The loss trajectory of the Ibovespa, which had been taking place despite the records observed in New York, was interrupted on Tuesday. With investors finding relief in the statements of the mayor, Arthur Lira (PP-AL) and in the midst of a more positive external scenario for risk taking, the main index of the Brazilian stock market had a steady rise, regaining the level of 120 thousand points and returned to positive terrain in 2021.
The Ibovespa closed the day up 2.33%, at 120,210.75 points, close to intraday highs, in which it scored 120,463 points. The aggregate financial volume traded on the local stock exchange today was R$29.86 billion. Year-to-date, the index is now up 1%.
The external scenario was more favorable today and contributed to the good mood of local businesses. Reflecting the picture of improvement in the pandemic in China, the country’s indices closed at a steady high and boosted commodities, with gains seen in the prices of iron ore and oil.
The movement, in turn, boosted companies related to basic materials in Brazil. The shares of Vale ON, which came from significant falls recently, ended the trading session at a high of 3.65%. Steelmakers also entered the positive dynamics and ended the day with gains: CSN ON rose 5.35%, Gerdau PN rose 3.73% and Usiminas PNA registered an increase of 7.10%.
Unlike what happened in recent weeks, however, the more favorable external scenario found a political environment without new negative facts, in the view of market participants.
Also, the statements by the president of the Chamber, who reiterated Congress’ commitment to the current fiscal rules, gave new impetus to the markets, which had been looking for catalysts to justify a new increase after the recent losses. “Congress never gave a iota of possibility that we could break the spending ceiling,” said Lira. “There has not been and will not be any sign of a break with fiscal responsibility by Congress,” he said, in an online participation at Expert XP.
According to Ariane Benedito, an economist at CM Capital, the improvement in the external scenario, by itself, would justify a more positive day for local assets, given the boost in commodities. Lira’s statements, however, brought extra optimism by momentarily alleviating an already loaded newscast related to tax issues.

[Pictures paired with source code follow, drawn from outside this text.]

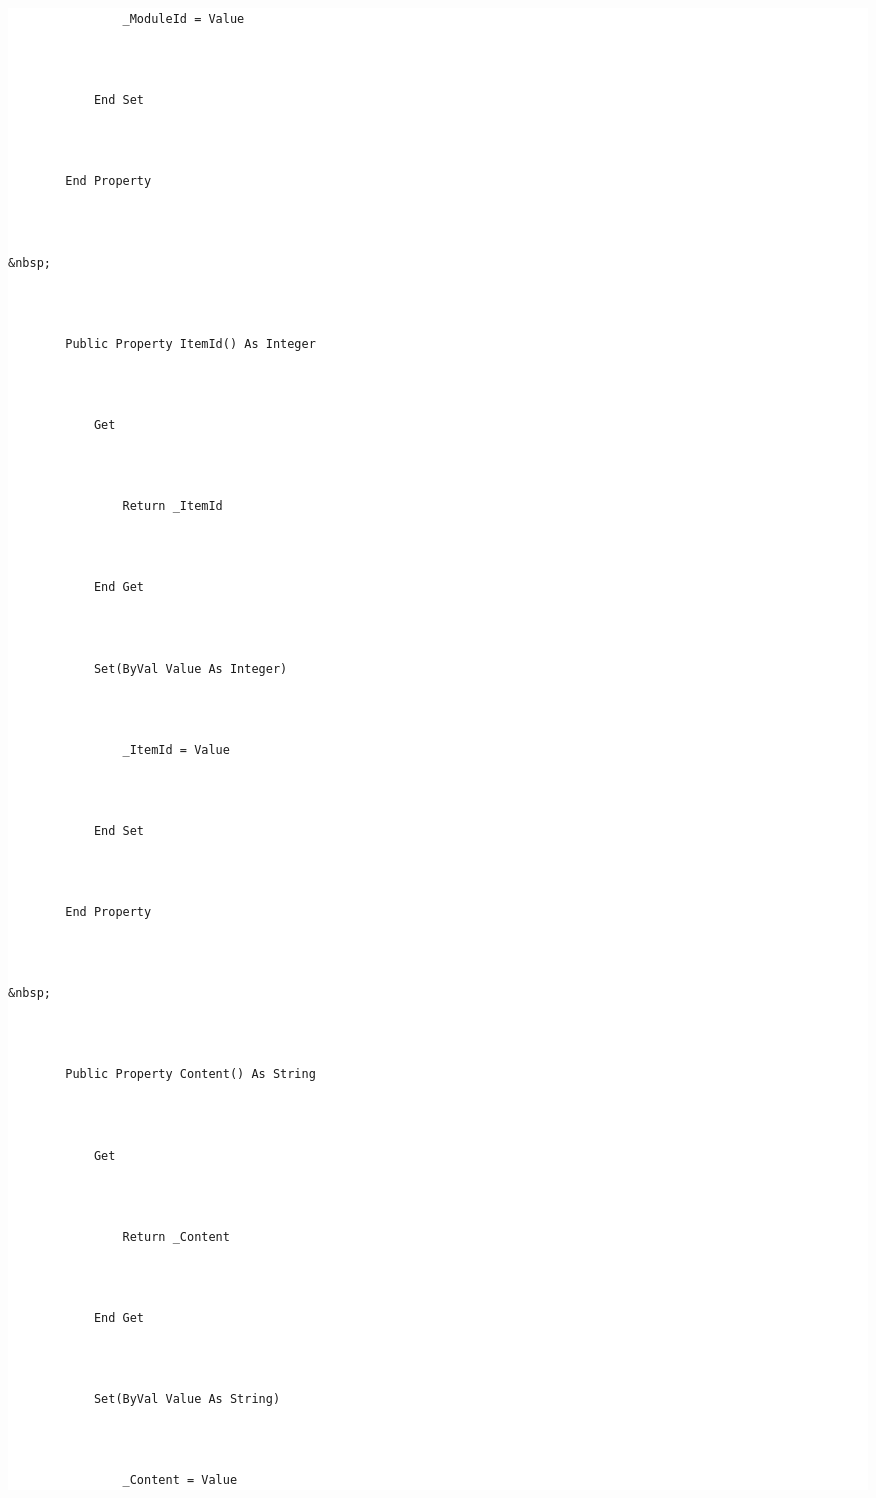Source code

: 
                    _ModuleId = Value



                End Set



            End Property



    &nbsp;



            Public Property ItemId() As Integer



                Get



                    Return _ItemId



                End Get



                Set(ByVal Value As Integer)



                    _ItemId = Value



                End Set



            End Property



    &nbsp;



            Public Property Content() As String



                Get



                    Return _Content



                End Get



                Set(ByVal Value As String)



                    _Content = Value


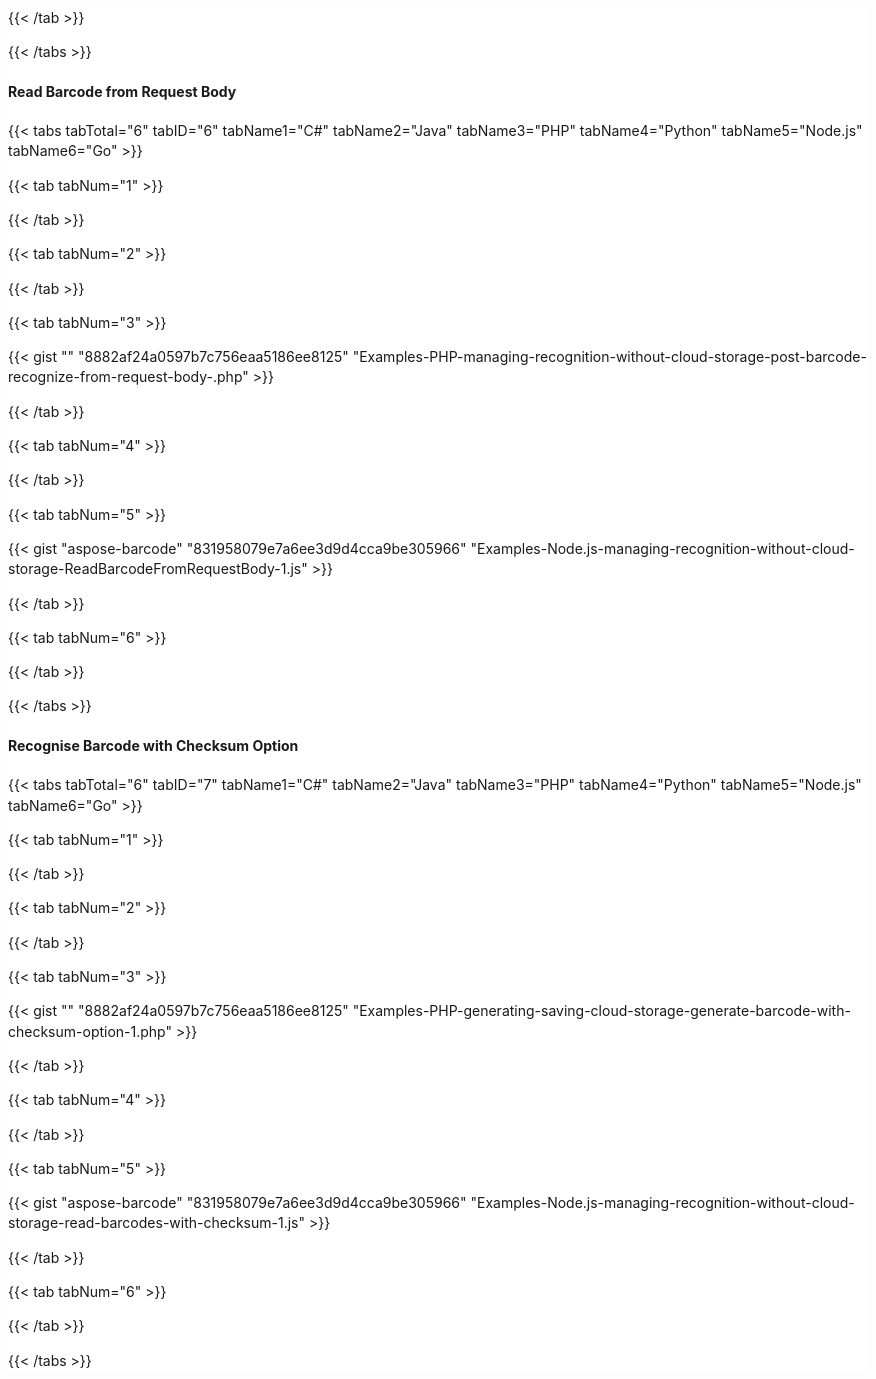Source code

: {{< /tab >}}

{{< /tabs >}}
#### **Read Barcode from Request Body**
{{< tabs tabTotal="6" tabID="6" tabName1="C#" tabName2="Java" tabName3="PHP" tabName4="Python" tabName5="Node.js" tabName6="Go" >}}

{{< tab tabNum="1" >}}

{{< /tab >}}

{{< tab tabNum="2" >}}

{{< /tab >}}

{{< tab tabNum="3" >}}

{{< gist "" "8882af24a0597b7c756eaa5186ee8125" "Examples-PHP-managing-recognition-without-cloud-storage-post-barcode-recognize-from-request-body-.php" >}}

{{< /tab >}}

{{< tab tabNum="4" >}}

{{< /tab >}}

{{< tab tabNum="5" >}}

{{< gist "aspose-barcode" "831958079e7a6ee3d9d4cca9be305966" "Examples-Node.js-managing-recognition-without-cloud-storage-ReadBarcodeFromRequestBody-1.js" >}}

{{< /tab >}}

{{< tab tabNum="6" >}}

{{< /tab >}}

{{< /tabs >}}
#### **Recognise Barcode with Checksum Option**
{{< tabs tabTotal="6" tabID="7" tabName1="C#" tabName2="Java" tabName3="PHP" tabName4="Python" tabName5="Node.js" tabName6="Go" >}}

{{< tab tabNum="1" >}}

{{< /tab >}}

{{< tab tabNum="2" >}}

{{< /tab >}}

{{< tab tabNum="3" >}}

{{< gist "" "8882af24a0597b7c756eaa5186ee8125" "Examples-PHP-generating-saving-cloud-storage-generate-barcode-with-checksum-option-1.php" >}}

{{< /tab >}}

{{< tab tabNum="4" >}}

{{< /tab >}}

{{< tab tabNum="5" >}}

{{< gist "aspose-barcode" "831958079e7a6ee3d9d4cca9be305966" "Examples-Node.js-managing-recognition-without-cloud-storage-read-barcodes-with-checksum-1.js" >}}

{{< /tab >}}

{{< tab tabNum="6" >}}

{{< /tab >}}

{{< /tabs >}}




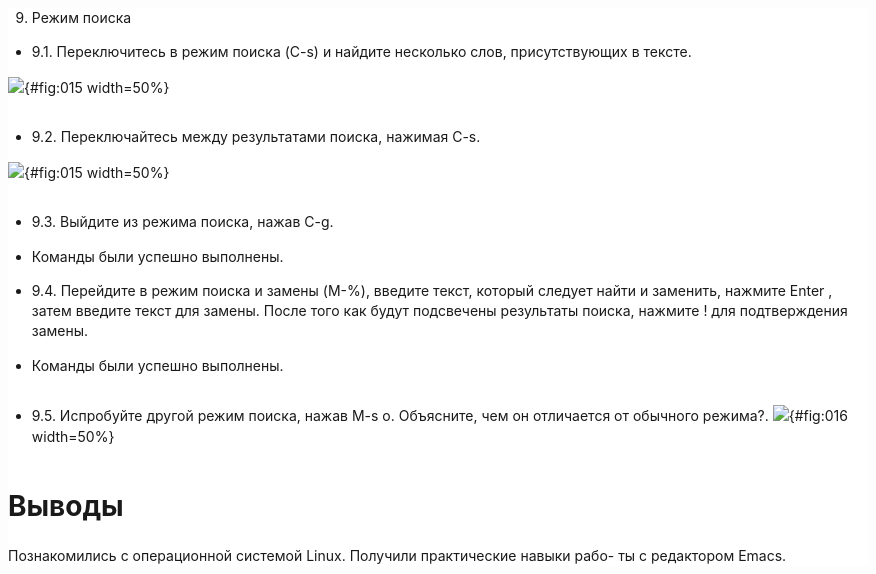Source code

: 9. Режим поиска
- 9.1. Переключитесь в режим поиска (C-s) и найдите несколько слов, присутствующих
в тексте.

![](image/91.png){#fig:015 width=50%}

##

- 9.2. Переключайтесь между результатами поиска, нажимая C-s.

![](image/9.2.png){#fig:015 width=50%}

##

- 9.3. Выйдите из режима поиска, нажав C-g.
- Команды были успешно выполнены.

- 9.4. Перейдите в режим поиска и замены (M-%), введите текст, который следует найти
и заменить, нажмите Enter , затем введите текст для замены. После того как будут
подсвечены результаты поиска, нажмите ! для подтверждения замены.
- Команды были успешно выполнены.

##

- 9.5. Испробуйте другой режим поиска, нажав M-s o. Объясните, чем он отличается от
обычного режима?.
![](image/9.5.png){#fig:016 width=50%}

# Выводы

Познакомились с операционной системой Linux. Получили практические навыки рабо-
ты с редактором Emacs.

“Today we see long interest rates falling. Every time we make a decision or talk, which the market understands as an improvement in the political and fiscal scenario, the interest rate market responds positively,” said the economist.
Thus, sectors sensitive to long interest rates registered positive performance in today’s trading session. In this category, the roles of construction companies and e-commerce companies can be highlighted. MRV ON shares rose 6.65%, Eztec ON advanced 10.61% and Cyrela ON gained 12.33%. In electronic retail, Americanas ON rose 9.69%, Magazine Luiza ON rose 6.12% and Via ON advanced 4.63%.
Toro’s investment expert, Helder Wakabayashi, also points out that, in the wake of the full approval of Pfizer’s vaccine in the US by the Food and Drug Administration (FDA), the US regulator, travel and tourism-related companies noted positive performance in the trading session. of today. “The news that Spain allowed the entry of Brazilian tourists with any of the vaccines administered here also gave strength to the papers”, he commented.
CVC ON shares closed the day up 6.38%, while Gol PN shares rose 10.97% and Azul PN advanced 7.30%.